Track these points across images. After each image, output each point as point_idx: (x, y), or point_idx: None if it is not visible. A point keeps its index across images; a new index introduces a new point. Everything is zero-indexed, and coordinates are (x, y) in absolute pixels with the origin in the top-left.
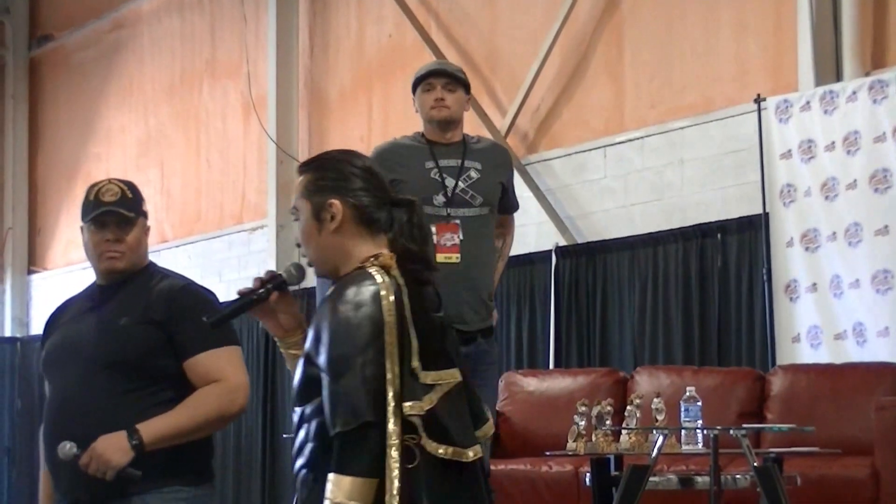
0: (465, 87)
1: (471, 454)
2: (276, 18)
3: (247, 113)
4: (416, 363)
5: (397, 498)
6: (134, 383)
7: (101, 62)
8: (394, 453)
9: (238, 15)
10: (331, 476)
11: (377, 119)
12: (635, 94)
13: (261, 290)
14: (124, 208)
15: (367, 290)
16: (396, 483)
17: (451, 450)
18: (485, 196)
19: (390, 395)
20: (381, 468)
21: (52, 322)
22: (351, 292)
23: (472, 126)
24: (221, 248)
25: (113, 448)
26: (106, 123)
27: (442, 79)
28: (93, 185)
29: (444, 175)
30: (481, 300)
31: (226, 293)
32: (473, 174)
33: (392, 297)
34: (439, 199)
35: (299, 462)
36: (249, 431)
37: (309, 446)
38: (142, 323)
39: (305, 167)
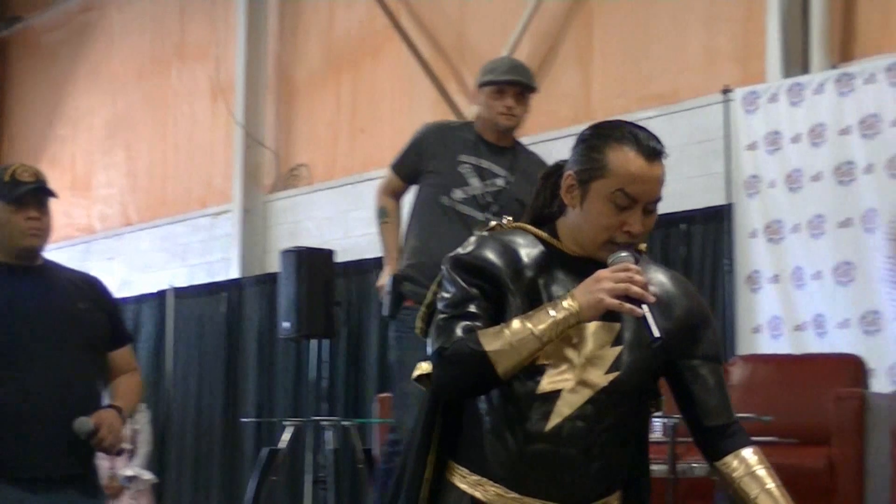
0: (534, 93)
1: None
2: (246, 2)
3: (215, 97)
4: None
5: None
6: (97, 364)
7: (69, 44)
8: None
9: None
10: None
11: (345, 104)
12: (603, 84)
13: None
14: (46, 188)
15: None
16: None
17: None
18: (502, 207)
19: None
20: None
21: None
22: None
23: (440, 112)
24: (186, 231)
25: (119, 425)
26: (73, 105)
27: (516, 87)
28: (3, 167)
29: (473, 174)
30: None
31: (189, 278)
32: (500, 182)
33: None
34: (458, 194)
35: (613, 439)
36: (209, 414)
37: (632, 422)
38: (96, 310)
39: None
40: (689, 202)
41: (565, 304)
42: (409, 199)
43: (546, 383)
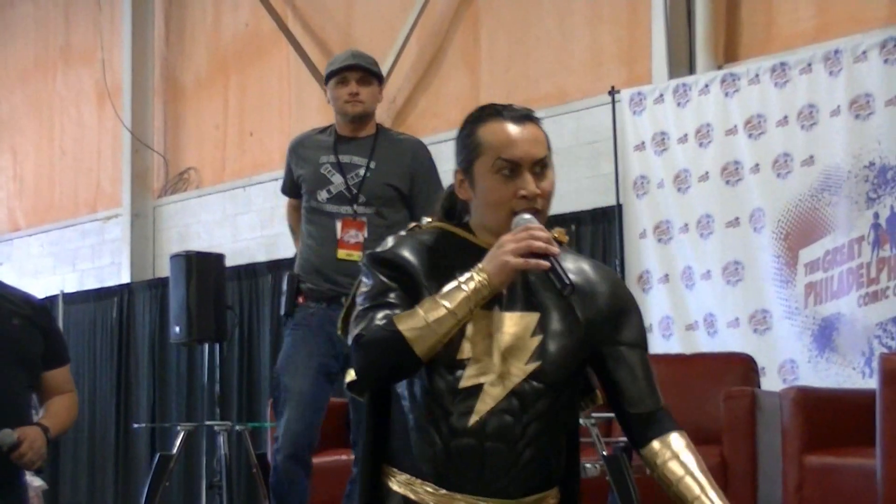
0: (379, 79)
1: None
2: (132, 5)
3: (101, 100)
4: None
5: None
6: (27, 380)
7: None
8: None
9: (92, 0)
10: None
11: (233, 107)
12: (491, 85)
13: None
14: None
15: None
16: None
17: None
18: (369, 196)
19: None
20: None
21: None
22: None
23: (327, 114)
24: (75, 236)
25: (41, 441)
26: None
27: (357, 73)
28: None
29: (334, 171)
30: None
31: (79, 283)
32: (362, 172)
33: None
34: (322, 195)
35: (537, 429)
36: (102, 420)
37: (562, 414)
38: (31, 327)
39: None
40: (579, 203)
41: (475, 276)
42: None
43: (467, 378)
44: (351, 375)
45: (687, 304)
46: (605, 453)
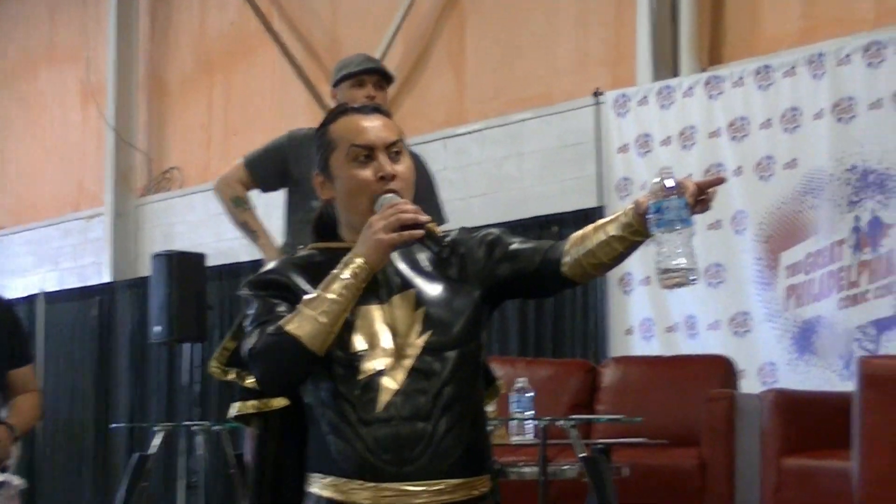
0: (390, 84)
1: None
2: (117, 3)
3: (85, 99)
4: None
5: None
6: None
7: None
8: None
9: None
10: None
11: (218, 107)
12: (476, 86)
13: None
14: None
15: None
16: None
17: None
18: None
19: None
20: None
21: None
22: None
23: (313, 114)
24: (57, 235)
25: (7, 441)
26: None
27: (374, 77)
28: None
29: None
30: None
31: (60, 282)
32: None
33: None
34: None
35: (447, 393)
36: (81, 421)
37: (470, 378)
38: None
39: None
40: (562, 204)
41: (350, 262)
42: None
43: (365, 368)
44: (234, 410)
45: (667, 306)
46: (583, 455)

-.-.-

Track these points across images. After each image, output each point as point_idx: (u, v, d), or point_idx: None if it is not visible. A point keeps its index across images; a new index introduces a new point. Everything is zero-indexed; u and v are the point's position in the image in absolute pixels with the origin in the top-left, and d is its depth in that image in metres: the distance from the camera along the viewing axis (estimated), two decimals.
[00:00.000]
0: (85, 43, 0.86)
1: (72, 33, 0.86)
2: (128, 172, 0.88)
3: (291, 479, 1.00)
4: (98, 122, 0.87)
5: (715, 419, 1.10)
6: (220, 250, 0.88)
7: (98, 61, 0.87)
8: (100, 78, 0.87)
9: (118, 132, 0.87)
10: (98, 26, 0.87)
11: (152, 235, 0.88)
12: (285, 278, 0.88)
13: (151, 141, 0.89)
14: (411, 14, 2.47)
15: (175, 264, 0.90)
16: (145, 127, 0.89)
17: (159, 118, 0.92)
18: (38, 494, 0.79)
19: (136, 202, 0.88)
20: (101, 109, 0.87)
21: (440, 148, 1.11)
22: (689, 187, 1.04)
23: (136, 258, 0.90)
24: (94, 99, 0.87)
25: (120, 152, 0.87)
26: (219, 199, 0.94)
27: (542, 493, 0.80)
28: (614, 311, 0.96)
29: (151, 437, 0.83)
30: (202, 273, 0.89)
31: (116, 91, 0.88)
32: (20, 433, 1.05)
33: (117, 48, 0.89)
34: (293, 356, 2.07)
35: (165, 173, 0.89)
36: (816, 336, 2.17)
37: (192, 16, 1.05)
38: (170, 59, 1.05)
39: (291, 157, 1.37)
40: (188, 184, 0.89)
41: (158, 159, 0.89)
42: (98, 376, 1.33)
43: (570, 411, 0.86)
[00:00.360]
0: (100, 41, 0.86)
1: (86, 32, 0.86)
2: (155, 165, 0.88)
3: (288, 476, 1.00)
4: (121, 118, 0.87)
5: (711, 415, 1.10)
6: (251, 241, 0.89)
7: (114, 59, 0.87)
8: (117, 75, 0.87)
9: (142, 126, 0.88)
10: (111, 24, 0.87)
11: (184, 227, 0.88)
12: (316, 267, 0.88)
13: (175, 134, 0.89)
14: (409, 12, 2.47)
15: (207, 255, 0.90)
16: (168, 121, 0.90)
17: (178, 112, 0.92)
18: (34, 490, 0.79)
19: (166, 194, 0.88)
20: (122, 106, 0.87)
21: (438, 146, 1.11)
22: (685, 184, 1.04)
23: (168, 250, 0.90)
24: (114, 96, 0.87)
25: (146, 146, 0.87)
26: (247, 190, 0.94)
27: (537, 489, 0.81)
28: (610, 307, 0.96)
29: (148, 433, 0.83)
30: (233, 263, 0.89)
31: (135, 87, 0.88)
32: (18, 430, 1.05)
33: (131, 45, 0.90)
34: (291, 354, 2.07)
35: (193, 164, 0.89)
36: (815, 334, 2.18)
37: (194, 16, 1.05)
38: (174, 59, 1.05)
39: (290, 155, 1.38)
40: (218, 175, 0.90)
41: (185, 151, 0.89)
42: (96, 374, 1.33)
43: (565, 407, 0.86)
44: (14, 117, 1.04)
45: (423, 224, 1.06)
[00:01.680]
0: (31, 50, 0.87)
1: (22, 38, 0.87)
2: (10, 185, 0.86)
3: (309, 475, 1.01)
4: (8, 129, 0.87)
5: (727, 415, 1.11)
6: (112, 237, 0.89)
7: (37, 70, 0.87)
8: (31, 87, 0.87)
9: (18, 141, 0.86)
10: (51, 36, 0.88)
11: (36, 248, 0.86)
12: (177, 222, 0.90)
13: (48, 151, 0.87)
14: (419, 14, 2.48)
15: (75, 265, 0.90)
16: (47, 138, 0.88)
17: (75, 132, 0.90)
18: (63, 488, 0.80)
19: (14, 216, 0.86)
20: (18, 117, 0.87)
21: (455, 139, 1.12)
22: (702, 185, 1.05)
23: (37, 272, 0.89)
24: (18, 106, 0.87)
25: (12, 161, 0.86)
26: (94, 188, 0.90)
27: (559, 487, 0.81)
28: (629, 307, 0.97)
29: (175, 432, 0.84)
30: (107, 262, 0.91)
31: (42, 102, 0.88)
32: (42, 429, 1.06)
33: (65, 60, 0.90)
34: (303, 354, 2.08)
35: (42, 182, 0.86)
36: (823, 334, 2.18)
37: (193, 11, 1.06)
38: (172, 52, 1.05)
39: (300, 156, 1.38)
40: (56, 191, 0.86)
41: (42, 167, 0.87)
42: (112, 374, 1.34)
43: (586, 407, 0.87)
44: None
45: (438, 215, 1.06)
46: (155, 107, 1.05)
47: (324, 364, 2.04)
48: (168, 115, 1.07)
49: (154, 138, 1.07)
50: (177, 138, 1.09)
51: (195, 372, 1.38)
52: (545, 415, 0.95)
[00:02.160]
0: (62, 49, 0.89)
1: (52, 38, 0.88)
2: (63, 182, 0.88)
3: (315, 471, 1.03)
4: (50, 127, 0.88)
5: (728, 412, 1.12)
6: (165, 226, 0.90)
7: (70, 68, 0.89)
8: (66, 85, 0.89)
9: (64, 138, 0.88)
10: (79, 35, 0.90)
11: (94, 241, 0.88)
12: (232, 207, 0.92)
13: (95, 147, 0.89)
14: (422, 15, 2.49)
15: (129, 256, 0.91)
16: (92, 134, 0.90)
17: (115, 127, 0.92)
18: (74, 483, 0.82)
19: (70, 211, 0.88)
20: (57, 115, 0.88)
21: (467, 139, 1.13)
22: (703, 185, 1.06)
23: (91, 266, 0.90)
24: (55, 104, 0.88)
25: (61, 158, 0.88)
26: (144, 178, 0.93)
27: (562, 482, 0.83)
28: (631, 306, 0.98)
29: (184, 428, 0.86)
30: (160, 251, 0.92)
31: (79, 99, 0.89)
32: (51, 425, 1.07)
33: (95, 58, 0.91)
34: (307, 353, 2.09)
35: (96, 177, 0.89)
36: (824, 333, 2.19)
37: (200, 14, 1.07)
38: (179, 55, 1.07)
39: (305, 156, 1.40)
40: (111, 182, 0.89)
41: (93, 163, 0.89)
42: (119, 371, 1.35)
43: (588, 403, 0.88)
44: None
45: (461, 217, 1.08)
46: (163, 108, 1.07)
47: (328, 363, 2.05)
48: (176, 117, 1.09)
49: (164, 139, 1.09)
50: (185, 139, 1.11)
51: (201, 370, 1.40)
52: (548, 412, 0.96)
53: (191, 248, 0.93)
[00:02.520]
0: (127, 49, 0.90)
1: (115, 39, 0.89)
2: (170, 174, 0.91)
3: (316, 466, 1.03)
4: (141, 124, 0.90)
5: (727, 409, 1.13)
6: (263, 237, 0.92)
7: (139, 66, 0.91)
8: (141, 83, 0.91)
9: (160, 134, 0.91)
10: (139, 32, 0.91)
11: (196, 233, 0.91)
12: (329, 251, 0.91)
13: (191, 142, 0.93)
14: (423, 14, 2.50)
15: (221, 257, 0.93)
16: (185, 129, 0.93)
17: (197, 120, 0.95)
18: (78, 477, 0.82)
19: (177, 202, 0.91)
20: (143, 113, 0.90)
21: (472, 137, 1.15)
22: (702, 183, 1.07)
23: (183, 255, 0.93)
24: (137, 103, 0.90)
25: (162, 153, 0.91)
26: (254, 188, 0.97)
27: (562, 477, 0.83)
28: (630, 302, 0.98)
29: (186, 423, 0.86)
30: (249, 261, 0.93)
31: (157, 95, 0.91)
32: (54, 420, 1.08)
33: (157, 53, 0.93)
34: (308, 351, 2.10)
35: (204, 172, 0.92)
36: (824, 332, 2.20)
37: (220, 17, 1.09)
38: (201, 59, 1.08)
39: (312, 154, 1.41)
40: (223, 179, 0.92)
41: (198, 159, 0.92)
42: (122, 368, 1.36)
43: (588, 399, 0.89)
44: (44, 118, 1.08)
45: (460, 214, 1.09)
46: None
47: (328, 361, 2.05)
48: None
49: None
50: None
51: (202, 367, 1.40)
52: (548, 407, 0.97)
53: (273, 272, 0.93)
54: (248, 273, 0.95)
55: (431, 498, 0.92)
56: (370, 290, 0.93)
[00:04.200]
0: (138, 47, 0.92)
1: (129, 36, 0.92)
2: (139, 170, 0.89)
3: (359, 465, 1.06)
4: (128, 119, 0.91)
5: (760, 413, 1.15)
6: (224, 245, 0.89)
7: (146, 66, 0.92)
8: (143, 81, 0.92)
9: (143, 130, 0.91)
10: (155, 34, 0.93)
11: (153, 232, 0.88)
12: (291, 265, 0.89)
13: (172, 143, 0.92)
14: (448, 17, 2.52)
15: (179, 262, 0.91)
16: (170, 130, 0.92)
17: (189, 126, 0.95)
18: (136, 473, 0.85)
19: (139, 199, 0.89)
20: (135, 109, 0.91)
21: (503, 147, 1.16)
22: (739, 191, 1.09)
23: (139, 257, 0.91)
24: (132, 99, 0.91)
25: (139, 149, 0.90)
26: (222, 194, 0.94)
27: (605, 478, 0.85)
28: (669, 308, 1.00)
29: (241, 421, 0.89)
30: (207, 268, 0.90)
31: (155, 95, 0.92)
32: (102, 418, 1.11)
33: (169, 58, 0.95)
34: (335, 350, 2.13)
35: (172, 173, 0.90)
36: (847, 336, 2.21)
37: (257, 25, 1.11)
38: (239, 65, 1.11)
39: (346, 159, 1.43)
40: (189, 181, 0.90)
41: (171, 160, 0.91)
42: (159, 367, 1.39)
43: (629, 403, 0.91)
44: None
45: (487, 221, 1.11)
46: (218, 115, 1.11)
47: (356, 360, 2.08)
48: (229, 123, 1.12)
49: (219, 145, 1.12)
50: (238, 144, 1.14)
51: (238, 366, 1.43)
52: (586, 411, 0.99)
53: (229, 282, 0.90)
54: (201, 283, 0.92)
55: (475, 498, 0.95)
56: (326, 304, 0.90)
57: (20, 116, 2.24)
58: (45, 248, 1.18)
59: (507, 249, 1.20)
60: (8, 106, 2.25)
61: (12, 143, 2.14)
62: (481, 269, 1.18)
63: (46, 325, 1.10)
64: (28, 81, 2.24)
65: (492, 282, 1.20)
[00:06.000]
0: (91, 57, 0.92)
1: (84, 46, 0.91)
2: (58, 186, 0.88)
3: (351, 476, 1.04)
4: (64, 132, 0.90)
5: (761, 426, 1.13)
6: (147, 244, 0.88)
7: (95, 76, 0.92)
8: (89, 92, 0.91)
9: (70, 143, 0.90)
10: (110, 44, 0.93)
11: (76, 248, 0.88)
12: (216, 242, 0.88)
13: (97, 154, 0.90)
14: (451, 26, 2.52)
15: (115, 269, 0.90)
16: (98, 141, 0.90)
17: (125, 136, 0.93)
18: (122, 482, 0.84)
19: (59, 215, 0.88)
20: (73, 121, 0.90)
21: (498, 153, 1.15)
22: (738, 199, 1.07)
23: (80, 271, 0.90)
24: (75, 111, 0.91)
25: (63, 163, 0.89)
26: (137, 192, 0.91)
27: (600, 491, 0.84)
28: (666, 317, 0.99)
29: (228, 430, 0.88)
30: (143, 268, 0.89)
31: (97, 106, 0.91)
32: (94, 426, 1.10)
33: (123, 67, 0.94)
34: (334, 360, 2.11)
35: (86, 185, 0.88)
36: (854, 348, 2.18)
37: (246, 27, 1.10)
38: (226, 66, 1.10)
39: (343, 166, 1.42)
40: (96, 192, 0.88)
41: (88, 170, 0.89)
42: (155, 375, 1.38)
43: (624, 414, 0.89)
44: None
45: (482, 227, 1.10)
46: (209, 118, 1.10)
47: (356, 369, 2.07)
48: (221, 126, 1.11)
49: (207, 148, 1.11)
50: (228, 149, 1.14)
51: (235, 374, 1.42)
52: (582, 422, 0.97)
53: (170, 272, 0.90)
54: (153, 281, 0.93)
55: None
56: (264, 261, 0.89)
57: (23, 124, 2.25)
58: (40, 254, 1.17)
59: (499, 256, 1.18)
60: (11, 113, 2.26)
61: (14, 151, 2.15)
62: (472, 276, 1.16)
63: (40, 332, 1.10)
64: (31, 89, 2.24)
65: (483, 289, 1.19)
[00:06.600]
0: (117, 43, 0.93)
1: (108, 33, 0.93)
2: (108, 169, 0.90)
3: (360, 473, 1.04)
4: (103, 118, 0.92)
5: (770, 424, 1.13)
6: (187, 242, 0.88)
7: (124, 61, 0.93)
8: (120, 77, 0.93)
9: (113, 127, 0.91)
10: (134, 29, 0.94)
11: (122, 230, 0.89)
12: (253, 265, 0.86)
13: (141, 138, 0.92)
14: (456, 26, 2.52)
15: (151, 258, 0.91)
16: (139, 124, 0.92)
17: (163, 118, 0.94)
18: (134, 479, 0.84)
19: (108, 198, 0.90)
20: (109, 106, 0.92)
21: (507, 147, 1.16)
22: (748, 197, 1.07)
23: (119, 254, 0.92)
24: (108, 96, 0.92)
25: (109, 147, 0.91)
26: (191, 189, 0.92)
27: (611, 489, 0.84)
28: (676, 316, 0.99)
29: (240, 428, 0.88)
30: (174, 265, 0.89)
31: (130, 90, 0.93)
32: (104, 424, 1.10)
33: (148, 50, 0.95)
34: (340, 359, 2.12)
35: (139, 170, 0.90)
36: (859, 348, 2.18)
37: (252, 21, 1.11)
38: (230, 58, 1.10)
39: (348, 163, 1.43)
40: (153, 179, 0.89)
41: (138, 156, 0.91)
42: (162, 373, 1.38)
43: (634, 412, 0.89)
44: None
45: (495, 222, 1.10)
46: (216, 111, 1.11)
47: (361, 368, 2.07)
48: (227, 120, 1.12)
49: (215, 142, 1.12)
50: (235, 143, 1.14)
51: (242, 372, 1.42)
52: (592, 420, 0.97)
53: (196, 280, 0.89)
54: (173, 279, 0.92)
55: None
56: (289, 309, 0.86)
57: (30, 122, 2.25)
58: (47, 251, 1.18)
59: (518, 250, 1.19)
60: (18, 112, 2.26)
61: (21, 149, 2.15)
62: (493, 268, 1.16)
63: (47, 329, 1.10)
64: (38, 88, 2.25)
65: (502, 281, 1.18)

-.-.-

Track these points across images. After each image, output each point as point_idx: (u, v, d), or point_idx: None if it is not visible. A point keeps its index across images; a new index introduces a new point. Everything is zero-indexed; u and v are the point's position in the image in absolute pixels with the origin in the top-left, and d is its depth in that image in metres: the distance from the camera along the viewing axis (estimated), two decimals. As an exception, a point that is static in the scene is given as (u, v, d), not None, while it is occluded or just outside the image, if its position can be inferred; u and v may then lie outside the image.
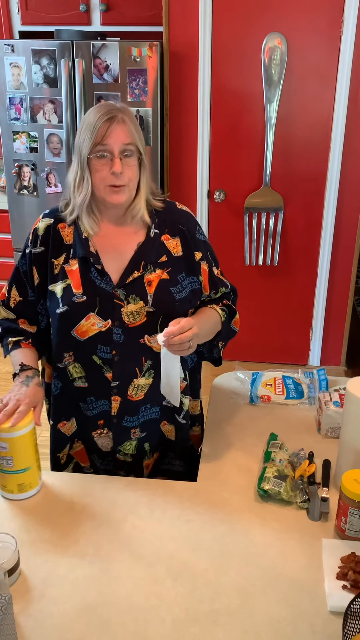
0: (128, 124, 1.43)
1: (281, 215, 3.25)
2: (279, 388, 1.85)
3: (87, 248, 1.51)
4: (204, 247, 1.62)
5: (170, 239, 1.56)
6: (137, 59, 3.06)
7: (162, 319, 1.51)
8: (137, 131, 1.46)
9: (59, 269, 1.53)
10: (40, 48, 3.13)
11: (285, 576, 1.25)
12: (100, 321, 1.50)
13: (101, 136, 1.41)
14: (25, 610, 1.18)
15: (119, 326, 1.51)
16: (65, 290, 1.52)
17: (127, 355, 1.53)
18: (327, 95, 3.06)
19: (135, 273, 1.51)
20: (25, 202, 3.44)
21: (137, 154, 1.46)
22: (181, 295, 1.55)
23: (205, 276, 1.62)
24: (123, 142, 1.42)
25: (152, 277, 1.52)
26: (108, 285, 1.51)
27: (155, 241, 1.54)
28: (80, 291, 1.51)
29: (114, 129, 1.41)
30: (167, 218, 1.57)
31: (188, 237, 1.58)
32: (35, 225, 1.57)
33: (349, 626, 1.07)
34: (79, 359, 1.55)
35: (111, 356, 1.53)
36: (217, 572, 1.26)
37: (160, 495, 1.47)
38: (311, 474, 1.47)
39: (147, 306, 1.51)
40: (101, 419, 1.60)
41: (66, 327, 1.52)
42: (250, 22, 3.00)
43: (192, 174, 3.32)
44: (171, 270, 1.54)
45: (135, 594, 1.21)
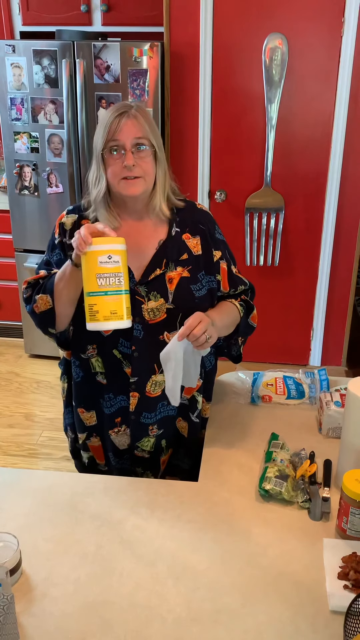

-.-.-

▶ Exercise prompt: Within the material above, only the stretch from the line holding "32: (473, 174)" through the line holding "45: (687, 304)" is to be restated exactly. Pictures are dropped.

▶ Written solution:
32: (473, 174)
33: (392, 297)
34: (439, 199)
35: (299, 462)
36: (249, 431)
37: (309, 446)
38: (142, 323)
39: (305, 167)
0: (534, 93)
1: None
2: (246, 2)
3: (215, 97)
4: None
5: None
6: (97, 364)
7: (69, 44)
8: None
9: None
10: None
11: (345, 104)
12: (603, 84)
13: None
14: (46, 188)
15: None
16: None
17: None
18: (502, 207)
19: None
20: None
21: None
22: None
23: (440, 112)
24: (186, 231)
25: (119, 425)
26: (73, 105)
27: (516, 87)
28: (3, 167)
29: (473, 174)
30: None
31: (189, 278)
32: (500, 182)
33: None
34: (458, 194)
35: (613, 439)
36: (209, 414)
37: (632, 422)
38: (96, 310)
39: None
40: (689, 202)
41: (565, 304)
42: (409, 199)
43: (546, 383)
0: (379, 79)
1: None
2: (132, 5)
3: (101, 100)
4: None
5: None
6: (27, 380)
7: None
8: None
9: (92, 0)
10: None
11: (233, 107)
12: (491, 85)
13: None
14: None
15: None
16: None
17: None
18: (369, 196)
19: None
20: None
21: None
22: None
23: (327, 114)
24: (75, 236)
25: (41, 441)
26: None
27: (357, 73)
28: None
29: (334, 171)
30: None
31: (79, 283)
32: (362, 172)
33: None
34: (322, 195)
35: (537, 429)
36: (102, 420)
37: (562, 414)
38: (31, 327)
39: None
40: (579, 203)
41: (475, 276)
42: None
43: (467, 378)
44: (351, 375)
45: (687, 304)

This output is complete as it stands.